Where\'s the VoIP in Google Wave?
Written by satphoneguy on May 30, 2009 - 03:54 AM
News of
Google's WAVE platform is making quite a splash across the blogosphere. I find it very interesting that the peer2peer protocol lacks any VoIP capability.
It is impossible to think that it was simply overlooked; but rather that it must have been thought over. But why, especially considering that gmail already has VoIP built in?
Could it be that there are ambitions with wave toward mobile devices and that Google is being careful not to offend the carriers?
Reply from dean on May 30, 2009 - 09:05 AM
| Quote: |
| Could it be that there are ambitions with wave toward mobile devices and that Google is being careful not to offend the carriers? |
That's as good as any other reason I can think of...

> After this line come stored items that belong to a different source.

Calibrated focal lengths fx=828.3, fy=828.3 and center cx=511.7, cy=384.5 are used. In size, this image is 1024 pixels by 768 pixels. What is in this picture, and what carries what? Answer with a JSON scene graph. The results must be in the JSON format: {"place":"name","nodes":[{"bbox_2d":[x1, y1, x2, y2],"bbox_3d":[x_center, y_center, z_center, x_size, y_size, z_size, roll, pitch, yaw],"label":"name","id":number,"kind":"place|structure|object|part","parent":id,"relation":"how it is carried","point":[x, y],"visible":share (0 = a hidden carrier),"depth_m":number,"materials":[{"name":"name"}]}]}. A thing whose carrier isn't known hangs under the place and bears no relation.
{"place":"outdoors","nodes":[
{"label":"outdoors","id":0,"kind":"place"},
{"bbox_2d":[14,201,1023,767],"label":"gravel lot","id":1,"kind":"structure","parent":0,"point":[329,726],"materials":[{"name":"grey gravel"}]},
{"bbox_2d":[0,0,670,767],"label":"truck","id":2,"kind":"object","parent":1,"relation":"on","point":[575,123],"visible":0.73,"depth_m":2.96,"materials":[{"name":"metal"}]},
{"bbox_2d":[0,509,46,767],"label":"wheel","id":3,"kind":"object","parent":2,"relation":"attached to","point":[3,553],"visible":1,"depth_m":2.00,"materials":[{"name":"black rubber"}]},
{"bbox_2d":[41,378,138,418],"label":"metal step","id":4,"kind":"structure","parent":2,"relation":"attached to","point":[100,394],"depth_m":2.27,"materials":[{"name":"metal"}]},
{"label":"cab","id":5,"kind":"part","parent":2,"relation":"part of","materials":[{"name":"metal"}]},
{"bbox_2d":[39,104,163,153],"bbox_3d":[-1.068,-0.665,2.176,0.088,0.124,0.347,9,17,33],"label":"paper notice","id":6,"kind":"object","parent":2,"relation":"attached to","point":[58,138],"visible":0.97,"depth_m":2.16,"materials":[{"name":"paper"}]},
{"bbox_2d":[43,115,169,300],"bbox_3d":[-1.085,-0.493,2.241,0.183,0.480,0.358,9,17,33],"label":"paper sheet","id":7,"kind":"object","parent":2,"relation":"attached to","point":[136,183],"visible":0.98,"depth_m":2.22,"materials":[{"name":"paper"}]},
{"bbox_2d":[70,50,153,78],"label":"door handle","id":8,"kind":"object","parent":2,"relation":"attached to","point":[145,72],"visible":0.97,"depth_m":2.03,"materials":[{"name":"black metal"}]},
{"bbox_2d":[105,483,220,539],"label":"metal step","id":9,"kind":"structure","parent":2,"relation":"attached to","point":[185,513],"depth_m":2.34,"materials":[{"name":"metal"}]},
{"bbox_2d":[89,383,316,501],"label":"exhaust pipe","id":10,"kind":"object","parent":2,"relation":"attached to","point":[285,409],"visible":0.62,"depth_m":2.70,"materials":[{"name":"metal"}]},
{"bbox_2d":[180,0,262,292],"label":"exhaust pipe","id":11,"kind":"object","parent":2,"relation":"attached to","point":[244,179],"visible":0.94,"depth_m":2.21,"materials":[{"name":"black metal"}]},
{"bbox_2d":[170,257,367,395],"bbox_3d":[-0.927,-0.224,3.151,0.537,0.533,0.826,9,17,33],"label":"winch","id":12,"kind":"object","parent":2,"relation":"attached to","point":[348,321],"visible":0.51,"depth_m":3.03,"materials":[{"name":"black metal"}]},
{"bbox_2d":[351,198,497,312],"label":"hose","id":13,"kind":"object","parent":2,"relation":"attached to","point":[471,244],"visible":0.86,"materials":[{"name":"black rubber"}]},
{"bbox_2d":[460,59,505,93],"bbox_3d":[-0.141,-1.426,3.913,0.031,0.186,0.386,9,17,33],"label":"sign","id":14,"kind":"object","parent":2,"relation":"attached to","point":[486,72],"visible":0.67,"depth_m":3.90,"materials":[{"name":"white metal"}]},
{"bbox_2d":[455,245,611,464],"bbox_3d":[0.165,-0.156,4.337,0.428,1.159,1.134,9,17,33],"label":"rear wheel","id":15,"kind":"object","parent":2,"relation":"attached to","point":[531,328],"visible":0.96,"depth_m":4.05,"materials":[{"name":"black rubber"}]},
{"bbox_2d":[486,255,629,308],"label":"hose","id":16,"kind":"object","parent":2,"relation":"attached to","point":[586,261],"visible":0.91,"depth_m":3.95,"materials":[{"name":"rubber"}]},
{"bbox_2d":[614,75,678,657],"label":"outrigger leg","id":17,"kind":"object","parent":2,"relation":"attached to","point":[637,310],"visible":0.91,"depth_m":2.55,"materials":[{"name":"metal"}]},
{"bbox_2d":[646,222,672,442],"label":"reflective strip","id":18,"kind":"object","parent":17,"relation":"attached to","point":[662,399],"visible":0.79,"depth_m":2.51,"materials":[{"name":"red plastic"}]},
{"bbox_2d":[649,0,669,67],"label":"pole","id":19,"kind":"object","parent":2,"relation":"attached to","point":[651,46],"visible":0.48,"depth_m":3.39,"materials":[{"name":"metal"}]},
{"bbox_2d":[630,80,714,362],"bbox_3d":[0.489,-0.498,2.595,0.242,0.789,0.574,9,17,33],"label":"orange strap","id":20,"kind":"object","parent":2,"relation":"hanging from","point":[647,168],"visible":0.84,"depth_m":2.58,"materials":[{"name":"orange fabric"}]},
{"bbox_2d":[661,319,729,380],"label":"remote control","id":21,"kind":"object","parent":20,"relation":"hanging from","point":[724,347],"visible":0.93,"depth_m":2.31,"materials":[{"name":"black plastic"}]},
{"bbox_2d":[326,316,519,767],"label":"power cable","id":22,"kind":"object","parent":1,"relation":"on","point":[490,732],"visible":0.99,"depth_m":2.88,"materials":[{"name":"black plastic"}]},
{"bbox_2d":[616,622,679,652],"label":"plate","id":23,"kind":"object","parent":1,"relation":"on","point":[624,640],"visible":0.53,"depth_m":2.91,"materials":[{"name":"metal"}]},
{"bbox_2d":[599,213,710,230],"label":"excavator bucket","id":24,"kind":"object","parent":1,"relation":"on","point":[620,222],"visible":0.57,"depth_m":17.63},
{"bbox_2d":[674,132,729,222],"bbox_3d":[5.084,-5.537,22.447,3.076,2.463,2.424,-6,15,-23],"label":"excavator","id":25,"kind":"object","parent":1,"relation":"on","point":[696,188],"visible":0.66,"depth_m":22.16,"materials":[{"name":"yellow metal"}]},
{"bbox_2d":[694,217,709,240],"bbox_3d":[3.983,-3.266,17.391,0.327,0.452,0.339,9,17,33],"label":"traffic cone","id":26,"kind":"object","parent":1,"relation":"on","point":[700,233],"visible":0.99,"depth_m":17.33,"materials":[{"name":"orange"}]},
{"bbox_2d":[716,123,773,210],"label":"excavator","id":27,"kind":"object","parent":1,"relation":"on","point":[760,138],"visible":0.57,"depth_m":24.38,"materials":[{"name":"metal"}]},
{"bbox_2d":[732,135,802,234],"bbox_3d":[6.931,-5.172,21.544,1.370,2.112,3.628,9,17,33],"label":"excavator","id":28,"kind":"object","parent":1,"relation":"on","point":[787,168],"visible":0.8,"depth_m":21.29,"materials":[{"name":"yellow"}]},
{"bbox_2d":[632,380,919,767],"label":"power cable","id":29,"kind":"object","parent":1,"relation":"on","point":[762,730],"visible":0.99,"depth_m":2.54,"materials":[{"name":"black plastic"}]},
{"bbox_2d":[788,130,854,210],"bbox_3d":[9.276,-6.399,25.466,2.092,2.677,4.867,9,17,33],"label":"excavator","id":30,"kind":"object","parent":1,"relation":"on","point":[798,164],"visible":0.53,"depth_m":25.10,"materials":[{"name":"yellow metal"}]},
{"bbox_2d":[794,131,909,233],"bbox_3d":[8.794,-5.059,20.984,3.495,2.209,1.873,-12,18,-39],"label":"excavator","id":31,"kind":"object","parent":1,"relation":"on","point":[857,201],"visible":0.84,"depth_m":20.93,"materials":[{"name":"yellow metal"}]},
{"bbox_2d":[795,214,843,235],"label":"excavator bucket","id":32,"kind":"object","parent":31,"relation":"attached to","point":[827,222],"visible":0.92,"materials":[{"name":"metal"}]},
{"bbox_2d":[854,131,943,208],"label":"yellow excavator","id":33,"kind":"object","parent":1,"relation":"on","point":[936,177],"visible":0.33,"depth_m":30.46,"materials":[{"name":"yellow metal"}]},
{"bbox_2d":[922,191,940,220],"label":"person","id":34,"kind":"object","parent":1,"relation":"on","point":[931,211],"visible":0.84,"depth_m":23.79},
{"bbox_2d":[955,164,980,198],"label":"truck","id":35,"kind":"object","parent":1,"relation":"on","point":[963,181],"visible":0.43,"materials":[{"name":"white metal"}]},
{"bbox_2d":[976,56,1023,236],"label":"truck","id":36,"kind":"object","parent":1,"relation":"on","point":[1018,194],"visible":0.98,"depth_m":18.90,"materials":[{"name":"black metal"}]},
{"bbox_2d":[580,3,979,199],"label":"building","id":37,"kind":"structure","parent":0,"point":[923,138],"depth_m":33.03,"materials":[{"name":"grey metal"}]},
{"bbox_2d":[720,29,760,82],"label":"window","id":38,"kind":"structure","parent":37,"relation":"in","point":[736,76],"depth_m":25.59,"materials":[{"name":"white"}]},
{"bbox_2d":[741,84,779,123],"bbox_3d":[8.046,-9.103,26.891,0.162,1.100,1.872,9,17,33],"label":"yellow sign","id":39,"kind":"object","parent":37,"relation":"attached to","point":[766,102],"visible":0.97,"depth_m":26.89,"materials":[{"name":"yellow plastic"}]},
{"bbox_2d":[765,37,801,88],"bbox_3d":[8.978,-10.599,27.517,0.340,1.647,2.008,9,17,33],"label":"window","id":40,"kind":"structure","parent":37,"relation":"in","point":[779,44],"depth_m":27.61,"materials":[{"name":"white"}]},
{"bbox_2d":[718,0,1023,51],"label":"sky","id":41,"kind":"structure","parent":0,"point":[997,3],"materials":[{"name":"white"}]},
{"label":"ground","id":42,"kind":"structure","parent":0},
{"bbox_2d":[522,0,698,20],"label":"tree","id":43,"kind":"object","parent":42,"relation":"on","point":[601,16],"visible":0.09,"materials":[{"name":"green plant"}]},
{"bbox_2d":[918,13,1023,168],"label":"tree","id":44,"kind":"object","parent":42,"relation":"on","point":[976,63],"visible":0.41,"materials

Reply from fenlander on May 30, 2009 - 09:29 AM
There are a lot of ways you can imagine adding voice support to a wave. The obvious route is though a gadget you add to the wave that adds a 'conference call' to it. (Which is certainly something we'll be doing - we already have an opensocial voice conferencing gadget at
http://clackpoint.com/gadgets/ ).
Taking a step back, waves are based on XMPP, so the protocol already has voice signaling in for form of Jingle, but the cunning part is going to be in extending the wave offline/online metaphor - escalating asynchronous 'voice messages' into live chat on demand.
Reply from martyndavies on May 30, 2009 - 12:23 PM
Perhaps they're thinking they've covered that base already with GoogleTalk? Wave looks to me more like a document-based collaboration frame work, i.e what happens when email meets Wiki and IM.
Which is not to say that VoIP couldn't/shouldn't be in there, just that it wasn't the core of the idea. A more bizarre oversight is forgetting VoIP in Android.
Reply from xpcomputers on Jun 03, 2009 - 11:04 AM
http://wave.google.com has an excellent 80min video demo-ing wave.. and it look very impressive.
They DO have intentions for use on mobiles according to that display. It is ALL browser based, and works on mobile browsers too. So the lack of voice could be to keep mobile carriers on-board.
But equally, when you look at what they have brought together so far it is VERY neat, so it might be an issue of developer resources & time. They have made a completely open & extensible framework that can hold any data. They might already be working on voice for the next wave of Wave, but not announced that aspect yet.
If Google don't add it themselves, then I'm sure someone else will very quickly!
I'm watching wave with great interest.
Reply from amascuba on Jun 03, 2009 - 10:45 PM
To me, it looks like a chat protocol on steroids.